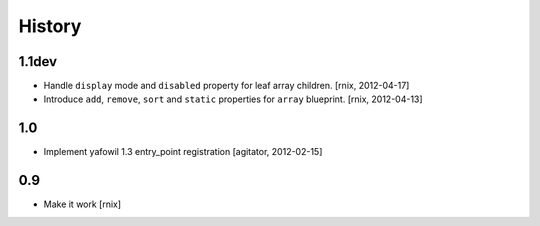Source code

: 
History
=======

1.1dev
------

- Handle ``display`` mode and ``disabled`` property for leaf array children.
  [rnix, 2012-04-17]

- Introduce ``add``, ``remove``, ``sort`` and ``static`` properties for
  ``array`` blueprint.
  [rnix, 2012-04-13]


1.0
---

- Implement yafowil 1.3 entry_point registration
  [agitator, 2012-02-15]


0.9
---

- Make it work
  [rnix]
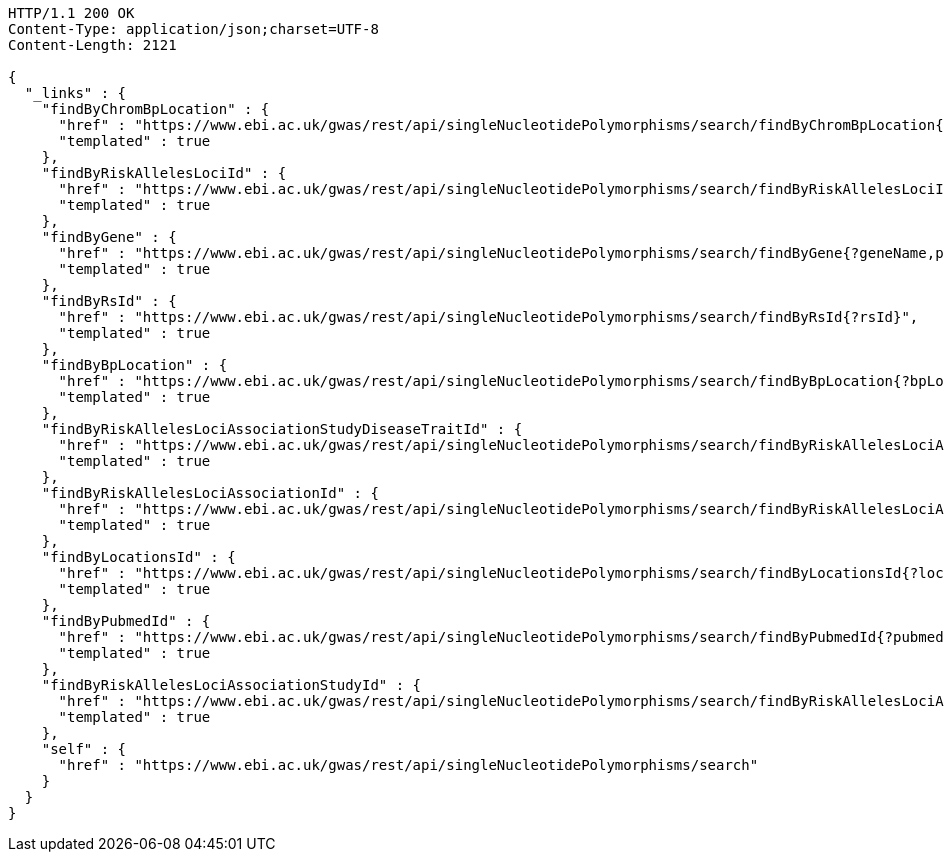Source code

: [source,http,options="nowrap"]
----
HTTP/1.1 200 OK
Content-Type: application/json;charset=UTF-8
Content-Length: 2121

{
  "_links" : {
    "findByChromBpLocation" : {
      "href" : "https://www.ebi.ac.uk/gwas/rest/api/singleNucleotidePolymorphisms/search/findByChromBpLocation{?chrom,bpStart,bpEnd,page,size,sort}",
      "templated" : true
    },
    "findByRiskAllelesLociId" : {
      "href" : "https://www.ebi.ac.uk/gwas/rest/api/singleNucleotidePolymorphisms/search/findByRiskAllelesLociId{?locusId}",
      "templated" : true
    },
    "findByGene" : {
      "href" : "https://www.ebi.ac.uk/gwas/rest/api/singleNucleotidePolymorphisms/search/findByGene{?geneName,page,size,sort}",
      "templated" : true
    },
    "findByRsId" : {
      "href" : "https://www.ebi.ac.uk/gwas/rest/api/singleNucleotidePolymorphisms/search/findByRsId{?rsId}",
      "templated" : true
    },
    "findByBpLocation" : {
      "href" : "https://www.ebi.ac.uk/gwas/rest/api/singleNucleotidePolymorphisms/search/findByBpLocation{?bpLocation}",
      "templated" : true
    },
    "findByRiskAllelesLociAssociationStudyDiseaseTraitId" : {
      "href" : "https://www.ebi.ac.uk/gwas/rest/api/singleNucleotidePolymorphisms/search/findByRiskAllelesLociAssociationStudyDiseaseTraitId{?traitId}",
      "templated" : true
    },
    "findByRiskAllelesLociAssociationId" : {
      "href" : "https://www.ebi.ac.uk/gwas/rest/api/singleNucleotidePolymorphisms/search/findByRiskAllelesLociAssociationId{?associationId}",
      "templated" : true
    },
    "findByLocationsId" : {
      "href" : "https://www.ebi.ac.uk/gwas/rest/api/singleNucleotidePolymorphisms/search/findByLocationsId{?locationId}",
      "templated" : true
    },
    "findByPubmedId" : {
      "href" : "https://www.ebi.ac.uk/gwas/rest/api/singleNucleotidePolymorphisms/search/findByPubmedId{?pubmedId,page,size,sort}",
      "templated" : true
    },
    "findByRiskAllelesLociAssociationStudyId" : {
      "href" : "https://www.ebi.ac.uk/gwas/rest/api/singleNucleotidePolymorphisms/search/findByRiskAllelesLociAssociationStudyId{?studyId}",
      "templated" : true
    },
    "self" : {
      "href" : "https://www.ebi.ac.uk/gwas/rest/api/singleNucleotidePolymorphisms/search"
    }
  }
}
----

# # #

The records above are to be repeated word for word, with the pictures omitted.

_ANSWER BOX_:
Source code

: 
History
=======

1.1dev
------

- Handle ``display`` mode and ``disabled`` property for leaf array children.
  [rnix, 2012-04-17]

- Introduce ``add``, ``remove``, ``sort`` and ``static`` properties for
  ``array`` blueprint.
  [rnix, 2012-04-13]


1.0
---

- Implement yafowil 1.3 entry_point registration
  [agitator, 2012-02-15]


0.9
---

- Make it work
  [rnix]
Source code

: [source,http,options="nowrap"]
----
HTTP/1.1 200 OK
Content-Type: application/json;charset=UTF-8
Content-Length: 2121

{
  "_links" : {
    "findByChromBpLocation" : {
      "href" : "https://www.ebi.ac.uk/gwas/rest/api/singleNucleotidePolymorphisms/search/findByChromBpLocation{?chrom,bpStart,bpEnd,page,size,sort}",
      "templated" : true
    },
    "findByRiskAllelesLociId" : {
      "href" : "https://www.ebi.ac.uk/gwas/rest/api/singleNucleotidePolymorphisms/search/findByRiskAllelesLociId{?locusId}",
      "templated" : true
    },
    "findByGene" : {
      "href" : "https://www.ebi.ac.uk/gwas/rest/api/singleNucleotidePolymorphisms/search/findByGene{?geneName,page,size,sort}",
      "templated" : true
    },
    "findByRsId" : {
      "href" : "https://www.ebi.ac.uk/gwas/rest/api/singleNucleotidePolymorphisms/search/findByRsId{?rsId}",
      "templated" : true
    },
    "findByBpLocation" : {
      "href" : "https://www.ebi.ac.uk/gwas/rest/api/singleNucleotidePolymorphisms/search/findByBpLocation{?bpLocation}",
      "templated" : true
    },
    "findByRiskAllelesLociAssociationStudyDiseaseTraitId" : {
      "href" : "https://www.ebi.ac.uk/gwas/rest/api/singleNucleotidePolymorphisms/search/findByRiskAllelesLociAssociationStudyDiseaseTraitId{?traitId}",
      "templated" : true
    },
    "findByRiskAllelesLociAssociationId" : {
      "href" : "https://www.ebi.ac.uk/gwas/rest/api/singleNucleotidePolymorphisms/search/findByRiskAllelesLociAssociationId{?associationId}",
      "templated" : true
    },
    "findByLocationsId" : {
      "href" : "https://www.ebi.ac.uk/gwas/rest/api/singleNucleotidePolymorphisms/search/findByLocationsId{?locationId}",
      "templated" : true
    },
    "findByPubmedId" : {
      "href" : "https://www.ebi.ac.uk/gwas/rest/api/singleNucleotidePolymorphisms/search/findByPubmedId{?pubmedId,page,size,sort}",
      "templated" : true
    },
    "findByRiskAllelesLociAssociationStudyId" : {
      "href" : "https://www.ebi.ac.uk/gwas/rest/api/singleNucleotidePolymorphisms/search/findByRiskAllelesLociAssociationStudyId{?studyId}",
      "templated" : true
    },
    "self" : {
      "href" : "https://www.ebi.ac.uk/gwas/rest/api/singleNucleotidePolymorphisms/search"
    }
  }
}
----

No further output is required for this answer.